Auftrag A - Können Sie den Abschnitt des Textes über die Glaskörperchirurgie zwischen "Die Glaskörperchirurgie oder" und "1,0 - 0,5 mm.", jeweils einschließlich, wiedergeben und dabei "Linsensystem" gegen "Optiksystem" tauschen?
Auftrag B - Können Sie den Text über die Glaskörperchirurgie nach seinem letzten Satz weiterführen?

Ausgangstext -
Die Glaskörperchirurgie oder Pars plana Vitrektomie, die Anfang der 70er Jahre als experimentell galt (Machemer 70, Klöti 69) und nur in schwersten Fällen einer dichten Glaskörperblutung oder perforierenden Augenverletzung eingesetzt wurde ist heute eine etablierte, standardisierte Chirurgie. Sie gilt als eines der ersten endochirurgischen Verfahren überhaupt, wobei die Sicht in das Augeninnere über ein Linsensystem durch die Hornhaut gewährleistet wird. Der Durchmesser der seitlich in das Auge über die pars plana eingeführten Instrumente beträgt 1,0 - 0,5 mm.

Datensätze:
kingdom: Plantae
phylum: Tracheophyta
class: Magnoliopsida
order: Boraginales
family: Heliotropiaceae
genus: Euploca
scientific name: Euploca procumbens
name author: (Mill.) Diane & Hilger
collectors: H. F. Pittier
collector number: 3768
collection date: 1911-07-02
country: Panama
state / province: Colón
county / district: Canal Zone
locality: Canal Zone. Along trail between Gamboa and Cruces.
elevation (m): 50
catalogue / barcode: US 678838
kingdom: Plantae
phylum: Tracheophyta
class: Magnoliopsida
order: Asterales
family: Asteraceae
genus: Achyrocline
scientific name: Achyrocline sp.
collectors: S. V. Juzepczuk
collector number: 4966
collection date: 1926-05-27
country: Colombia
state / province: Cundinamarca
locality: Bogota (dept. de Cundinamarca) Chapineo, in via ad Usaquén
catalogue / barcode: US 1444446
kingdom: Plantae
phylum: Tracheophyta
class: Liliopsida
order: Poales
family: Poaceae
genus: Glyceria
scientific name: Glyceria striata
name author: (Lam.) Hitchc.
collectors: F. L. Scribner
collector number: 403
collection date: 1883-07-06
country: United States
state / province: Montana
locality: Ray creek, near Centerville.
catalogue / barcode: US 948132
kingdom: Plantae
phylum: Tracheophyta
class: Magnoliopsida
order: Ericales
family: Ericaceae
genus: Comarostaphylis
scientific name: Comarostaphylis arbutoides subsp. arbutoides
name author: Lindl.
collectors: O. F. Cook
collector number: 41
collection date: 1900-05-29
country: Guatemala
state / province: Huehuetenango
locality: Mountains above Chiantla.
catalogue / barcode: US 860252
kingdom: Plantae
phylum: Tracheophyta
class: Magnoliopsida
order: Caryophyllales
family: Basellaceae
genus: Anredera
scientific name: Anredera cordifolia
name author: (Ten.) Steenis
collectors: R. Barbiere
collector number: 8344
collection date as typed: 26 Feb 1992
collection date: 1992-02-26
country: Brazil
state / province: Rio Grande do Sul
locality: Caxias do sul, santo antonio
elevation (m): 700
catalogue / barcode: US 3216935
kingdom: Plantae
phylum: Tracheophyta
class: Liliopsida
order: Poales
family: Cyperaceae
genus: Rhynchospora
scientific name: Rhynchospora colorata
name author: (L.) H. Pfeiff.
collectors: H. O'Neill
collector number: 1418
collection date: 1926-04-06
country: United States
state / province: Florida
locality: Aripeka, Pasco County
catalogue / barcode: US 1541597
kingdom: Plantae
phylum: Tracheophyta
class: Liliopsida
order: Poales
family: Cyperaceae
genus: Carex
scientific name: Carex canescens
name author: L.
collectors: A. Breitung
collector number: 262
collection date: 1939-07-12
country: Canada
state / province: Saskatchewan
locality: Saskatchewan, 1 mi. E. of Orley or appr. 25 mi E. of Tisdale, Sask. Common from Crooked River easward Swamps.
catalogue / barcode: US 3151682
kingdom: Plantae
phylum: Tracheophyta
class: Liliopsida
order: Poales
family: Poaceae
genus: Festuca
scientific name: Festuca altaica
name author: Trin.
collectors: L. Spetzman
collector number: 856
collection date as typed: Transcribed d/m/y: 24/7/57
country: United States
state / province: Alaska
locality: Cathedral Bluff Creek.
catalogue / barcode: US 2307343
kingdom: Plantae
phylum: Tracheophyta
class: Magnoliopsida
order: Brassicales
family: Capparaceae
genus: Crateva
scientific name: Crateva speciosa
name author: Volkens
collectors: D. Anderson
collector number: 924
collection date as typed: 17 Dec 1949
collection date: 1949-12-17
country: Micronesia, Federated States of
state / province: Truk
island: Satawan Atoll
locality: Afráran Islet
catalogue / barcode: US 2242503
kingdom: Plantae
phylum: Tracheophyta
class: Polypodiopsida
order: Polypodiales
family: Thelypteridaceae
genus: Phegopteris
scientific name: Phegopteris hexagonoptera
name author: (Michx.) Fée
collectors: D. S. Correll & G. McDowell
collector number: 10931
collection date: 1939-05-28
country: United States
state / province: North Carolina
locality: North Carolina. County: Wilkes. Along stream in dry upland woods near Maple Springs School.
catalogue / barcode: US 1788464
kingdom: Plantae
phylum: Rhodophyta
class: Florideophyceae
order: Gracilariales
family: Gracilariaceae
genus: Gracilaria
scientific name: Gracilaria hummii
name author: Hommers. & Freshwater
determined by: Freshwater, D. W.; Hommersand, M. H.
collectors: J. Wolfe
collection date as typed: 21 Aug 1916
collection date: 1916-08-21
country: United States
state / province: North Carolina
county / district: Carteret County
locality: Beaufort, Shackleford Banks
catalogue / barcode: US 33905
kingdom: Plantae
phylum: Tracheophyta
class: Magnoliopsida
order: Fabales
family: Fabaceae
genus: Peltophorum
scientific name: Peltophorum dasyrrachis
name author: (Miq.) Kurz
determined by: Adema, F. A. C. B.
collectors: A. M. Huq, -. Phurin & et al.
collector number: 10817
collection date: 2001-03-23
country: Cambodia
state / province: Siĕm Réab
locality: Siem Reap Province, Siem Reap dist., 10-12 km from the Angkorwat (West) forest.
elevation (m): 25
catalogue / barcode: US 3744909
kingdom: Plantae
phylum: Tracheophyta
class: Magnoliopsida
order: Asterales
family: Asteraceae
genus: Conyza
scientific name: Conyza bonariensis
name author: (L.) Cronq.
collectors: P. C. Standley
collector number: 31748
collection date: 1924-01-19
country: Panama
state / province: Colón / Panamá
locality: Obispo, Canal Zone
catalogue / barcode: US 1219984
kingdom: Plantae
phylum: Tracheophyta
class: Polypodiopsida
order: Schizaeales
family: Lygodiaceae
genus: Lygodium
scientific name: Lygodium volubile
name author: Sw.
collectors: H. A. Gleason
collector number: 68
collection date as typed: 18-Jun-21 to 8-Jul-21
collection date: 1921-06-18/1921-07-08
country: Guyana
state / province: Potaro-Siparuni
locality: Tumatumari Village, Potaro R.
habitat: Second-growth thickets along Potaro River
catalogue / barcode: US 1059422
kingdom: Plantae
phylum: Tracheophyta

Antwort A -
Die Glaskörperchirurgie oder Pars plana Vitrektomie, die Anfang der 70er Jahre als experimentell galt (Machemer 70, Klöti 69) und nur in schwersten Fällen einer dichten Glaskörperblutung oder perforierenden Augenverletzung eingesetzt wurde ist heute eine etablierte, standardisierte Chirurgie. Sie gilt als eines der ersten endochirurgischen Verfahren überhaupt, wobei die Sicht in das Augeninnere über ein Optiksystem durch die Hornhaut gewährleistet wird. Der Durchmesser der seitlich in das Auge über die pars plana eingeführten Instrumente beträgt 1,0 - 0,5 mm.

Antwort B -
Die Vitrektomie hat die Erblindungsrate bei diabetischen Augenkomplikationen rapid gesenkt und Rekonstruktionen des Augapfels nach schweren penetrierenden Augenverletzungen erst möglich gemacht. Waren früher 80% dieser Fälle verloren, sind es heute nur mehr etwa 20 %. Die sozioökonomische Bedeutung ist hier enorm, da die meisten Patienten mit schweren Augenverletzungen Männer im arbeitsfähigen- jüngeren und mittleren Lebensalter sind, ebenso stellen diabetische Augenkomplikationen die häufigste Gefäßerkrankung des mittleren Lebensalters dar.

Darüber hinaus sind wir mit kombinierten Verfahren der Netzhaut- und Glaskörperchirurgie auch in der Lage komplizierte Netzhautabhebungen in über 80% zu heilen. Als Glaskörpertamponade werden in den USA häufiger expandierende Gase intravitreal angewendet, in Europa hochgereinigtes Silikon. Mehrere multizentrische Studien haben ergeben, dass bei mittelschweren Fällen beide Tamponaden gleichwertig sind, bei sehr schweren Netzhauterkrankungen die Langzeittamponade mit Silikonöl aber bessere Resultate liefert.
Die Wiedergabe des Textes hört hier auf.